• Requirement:
Please retype the records that appear below, exactly and in full.

• Source material:
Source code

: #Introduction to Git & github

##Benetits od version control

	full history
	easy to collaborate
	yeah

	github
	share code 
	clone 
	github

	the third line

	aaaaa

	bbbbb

• Answer to this exercise:
Source code

: #Introduction to Git & github

##Benetits od version control

	full history
	easy to collaborate
	yeah

	github
	share code 
	clone 
	github

	the third line

	aaaaa

	bbbbb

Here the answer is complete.